Machine-readable hardware designs:
◆ ◆ ◆
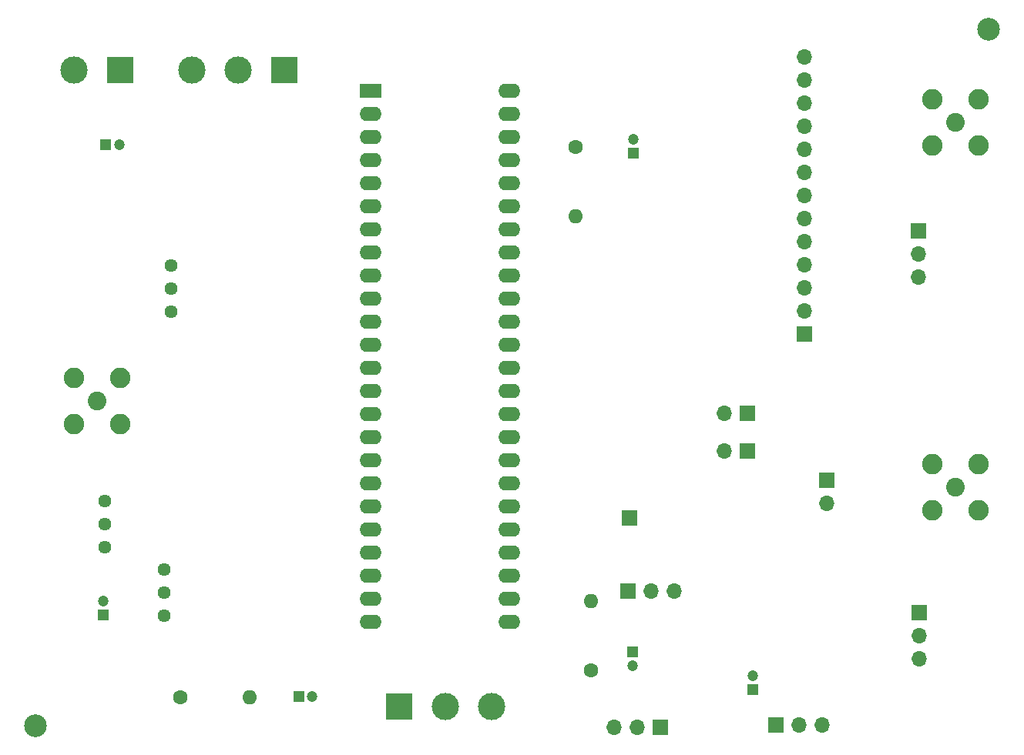
<source format=gbr>
%TF.GenerationSoftware,KiCad,Pcbnew,(5.1.10)-1*%
%TF.CreationDate,2021-07-26T18:41:44-03:00*%
%TF.ProjectId,ASBF,41534246-2e6b-4696-9361-645f70636258,V1.1*%
%TF.SameCoordinates,Original*%
%TF.FileFunction,Soldermask,Top*%
%TF.FilePolarity,Negative*%
%FSLAX46Y46*%
G04 Gerber Fmt 4.6, Leading zero omitted, Abs format (unit mm)*
G04 Created by KiCad (PCBNEW (5.1.10)-1) date 2021-07-26 18:41:44*
%MOMM*%
%LPD*%
G01*
G04 APERTURE LIST*
%ADD10C,3.000000*%
%ADD11R,3.000000X3.000000*%
%ADD12C,1.200000*%
%ADD13R,1.200000X1.200000*%
%ADD14O,2.400000X1.600000*%
%ADD15R,2.400000X1.600000*%
%ADD16C,1.440000*%
%ADD17O,1.600000X1.600000*%
%ADD18C,1.600000*%
%ADD19C,2.250000*%
%ADD20C,2.050000*%
%ADD21O,1.700000X1.700000*%
%ADD22R,1.700000X1.700000*%
%ADD23C,2.500000*%
G04 APERTURE END LIST*
D10*
%TO.C,J17*%
X152760000Y-118500000D03*
X147680000Y-118500000D03*
D11*
X142600000Y-118500000D03*
%TD*%
%TO.C,J2*%
X112000000Y-48500000D03*
D10*
X106920000Y-48500000D03*
%TD*%
D12*
%TO.C,C12*%
X181500000Y-115100000D03*
D13*
X181500000Y-116600000D03*
%TD*%
D12*
%TO.C,C17*%
X168400000Y-56100000D03*
D13*
X168400000Y-57600000D03*
%TD*%
D12*
%TO.C,C16*%
X168304000Y-114000000D03*
D13*
X168304000Y-112500000D03*
%TD*%
D14*
%TO.C,J4*%
X154740000Y-50800000D03*
X139500000Y-109220000D03*
X154740000Y-53340000D03*
X139500000Y-106680000D03*
X154740000Y-55880000D03*
X139500000Y-104140000D03*
X154740000Y-58420000D03*
X139500000Y-101600000D03*
X154740000Y-60960000D03*
X139500000Y-99060000D03*
X154740000Y-63500000D03*
X139500000Y-96520000D03*
X154740000Y-66040000D03*
X139500000Y-93980000D03*
X154740000Y-68580000D03*
X139500000Y-91440000D03*
X154740000Y-71120000D03*
X139500000Y-88900000D03*
X154740000Y-73660000D03*
X139500000Y-86360000D03*
X154740000Y-76200000D03*
X139500000Y-83820000D03*
X154740000Y-78740000D03*
X139500000Y-81280000D03*
X154740000Y-81280000D03*
X139500000Y-78740000D03*
X154740000Y-83820000D03*
X139500000Y-76200000D03*
X154740000Y-86360000D03*
X139500000Y-73660000D03*
X154740000Y-88900000D03*
X139500000Y-71120000D03*
X154740000Y-91440000D03*
X139500000Y-68580000D03*
X154740000Y-93980000D03*
X139500000Y-66040000D03*
X154740000Y-96520000D03*
X139500000Y-63500000D03*
X154740000Y-99060000D03*
X139500000Y-60960000D03*
X154740000Y-101600000D03*
X139500000Y-58420000D03*
X154740000Y-104140000D03*
X139500000Y-55880000D03*
X154740000Y-106680000D03*
X139500000Y-53340000D03*
X154740000Y-109220000D03*
D15*
X139500000Y-50800000D03*
%TD*%
D16*
%TO.C,RV3*%
X116800000Y-108500000D03*
X116800000Y-105960000D03*
X116800000Y-103420000D03*
%TD*%
%TO.C,RV2*%
X117600000Y-75100000D03*
X117600000Y-72560000D03*
X117600000Y-70020000D03*
%TD*%
%TO.C,RV1*%
X110246000Y-100931000D03*
X110246000Y-98391000D03*
X110246000Y-95851000D03*
%TD*%
D17*
%TO.C,L3*%
X162000000Y-64520000D03*
D18*
X162000000Y-56900000D03*
%TD*%
D17*
%TO.C,L2*%
X163700000Y-106880000D03*
D18*
X163700000Y-114500000D03*
%TD*%
%TO.C,L1*%
X118600000Y-117500000D03*
D17*
X126220000Y-117500000D03*
%TD*%
D19*
%TO.C,J16*%
X201197000Y-96864000D03*
X201197000Y-91784000D03*
X206277000Y-91784000D03*
X206277000Y-96864000D03*
D20*
X203737000Y-94324000D03*
%TD*%
D21*
%TO.C,J15*%
X199800000Y-113280000D03*
X199800000Y-110740000D03*
D22*
X199800000Y-108200000D03*
%TD*%
D21*
%TO.C,J14*%
X189600000Y-96102000D03*
D22*
X189600000Y-93562000D03*
%TD*%
D21*
%TO.C,J13*%
X189132000Y-120486000D03*
X186592000Y-120486000D03*
D22*
X184052000Y-120486000D03*
%TD*%
D21*
%TO.C,J12*%
X166272000Y-120740000D03*
X168812000Y-120740000D03*
D22*
X171352000Y-120740000D03*
%TD*%
D21*
%TO.C,J11*%
X172876000Y-105754000D03*
X170336000Y-105754000D03*
D22*
X167796000Y-105754000D03*
%TD*%
%TO.C,J10*%
X167923000Y-97753000D03*
%TD*%
D21*
%TO.C,J9*%
X178360000Y-90400000D03*
D22*
X180900000Y-90400000D03*
%TD*%
D21*
%TO.C,J8*%
X178337000Y-86196000D03*
D22*
X180877000Y-86196000D03*
%TD*%
D21*
%TO.C,J7*%
X187200000Y-47020000D03*
X187200000Y-49560000D03*
X187200000Y-52100000D03*
X187200000Y-54640000D03*
X187200000Y-57180000D03*
X187200000Y-59720000D03*
X187200000Y-62260000D03*
X187200000Y-64800000D03*
X187200000Y-67340000D03*
X187200000Y-69880000D03*
X187200000Y-72420000D03*
X187200000Y-74960000D03*
D22*
X187200000Y-77500000D03*
%TD*%
D19*
%TO.C,J6*%
X201197000Y-56732000D03*
X201197000Y-51652000D03*
X206277000Y-51652000D03*
X206277000Y-56732000D03*
D20*
X203737000Y-54192000D03*
%TD*%
D21*
%TO.C,J5*%
X199700000Y-71280000D03*
X199700000Y-68740000D03*
D22*
X199700000Y-66200000D03*
%TD*%
D11*
%TO.C,J3*%
X130000000Y-48500000D03*
D10*
X124920000Y-48500000D03*
X119840000Y-48500000D03*
%TD*%
D20*
%TO.C,J1*%
X109465000Y-84894000D03*
D19*
X112005000Y-87434000D03*
X112005000Y-82354000D03*
X106925000Y-82354000D03*
X106925000Y-87434000D03*
%TD*%
D23*
%TO.C,H2*%
X207400000Y-44000000D03*
%TD*%
%TO.C,H1*%
X102700000Y-120600000D03*
%TD*%
D13*
%TO.C,C10*%
X131600000Y-117400000D03*
D12*
X133100000Y-117400000D03*
%TD*%
D13*
%TO.C,C9*%
X110400000Y-56700000D03*
D12*
X111900000Y-56700000D03*
%TD*%
D13*
%TO.C,C4*%
X110100000Y-108400000D03*
D12*
X110100000Y-106900000D03*
%TD*%
M02*

</source>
◆ ◆ ◆
[Written task]
Pick every line of the data that includes the string "LIST".

[Solution to the exercise]
G04 APERTURE LIST*
G04 APERTURE END LIST*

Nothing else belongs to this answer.